(Dataset records)
==============================

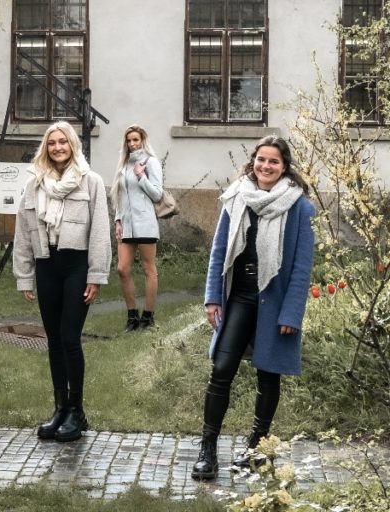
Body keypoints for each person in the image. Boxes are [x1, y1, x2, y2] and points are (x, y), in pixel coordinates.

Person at [191, 136, 315, 481]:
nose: (266, 166)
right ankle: (208, 449)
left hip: (274, 301)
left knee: (267, 373)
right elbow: (219, 252)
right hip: (239, 297)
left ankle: (256, 450)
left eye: (274, 162)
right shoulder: (236, 197)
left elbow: (303, 266)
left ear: (284, 166)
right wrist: (213, 297)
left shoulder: (300, 207)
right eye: (262, 160)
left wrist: (291, 313)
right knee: (222, 369)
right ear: (253, 161)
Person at [13, 121, 111, 443]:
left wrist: (96, 275)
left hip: (76, 266)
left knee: (70, 337)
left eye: (63, 142)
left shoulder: (90, 181)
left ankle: (77, 412)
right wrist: (24, 276)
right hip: (46, 265)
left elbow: (99, 231)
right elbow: (23, 233)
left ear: (72, 146)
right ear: (46, 147)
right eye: (52, 143)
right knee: (53, 339)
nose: (57, 148)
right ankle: (59, 408)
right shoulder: (34, 185)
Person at [110, 124, 164, 332]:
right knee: (122, 269)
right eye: (129, 140)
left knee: (149, 269)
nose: (132, 144)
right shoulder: (123, 165)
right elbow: (120, 197)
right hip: (127, 226)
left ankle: (148, 317)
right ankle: (132, 316)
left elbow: (157, 195)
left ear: (142, 140)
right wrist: (117, 221)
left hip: (146, 224)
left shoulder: (151, 162)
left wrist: (142, 176)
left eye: (135, 140)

==============================

• **What to work on**
Leaving the pictures behind, return every line above exactly.

• **Task answer**
Body keypoints for each person in the image. Boxes are [x1, y1, x2, y2] and points are (x, y), in pixel coordinates.

Person at [191, 136, 315, 481]:
nose: (266, 166)
right ankle: (208, 449)
left hip: (274, 301)
left knee: (267, 373)
right elbow: (219, 252)
right hip: (239, 297)
left ankle: (256, 450)
left eye: (274, 162)
right shoulder: (236, 197)
left elbow: (303, 266)
left ear: (284, 166)
right wrist: (213, 297)
left shoulder: (300, 207)
right eye: (262, 160)
left wrist: (291, 313)
right knee: (222, 369)
right ear: (253, 161)
Person at [13, 121, 111, 443]:
left wrist: (96, 275)
left hip: (76, 266)
left knee: (70, 337)
left eye: (63, 142)
left shoulder: (90, 181)
left ankle: (77, 412)
right wrist: (24, 276)
right hip: (46, 265)
left elbow: (99, 231)
right elbow: (23, 233)
left ear: (72, 146)
right ear: (46, 147)
right eye: (52, 143)
right knee: (53, 339)
nose: (57, 148)
right ankle: (59, 408)
right shoulder: (34, 185)
Person at [110, 124, 164, 332]:
right knee: (122, 269)
right eye: (129, 140)
left knee: (149, 269)
nose: (132, 144)
right shoulder: (123, 165)
right elbow: (120, 197)
right hip: (127, 226)
left ankle: (148, 317)
right ankle: (132, 316)
left elbow: (157, 195)
left ear: (142, 140)
right wrist: (117, 221)
left hip: (146, 224)
left shoulder: (151, 162)
left wrist: (142, 176)
left eye: (135, 140)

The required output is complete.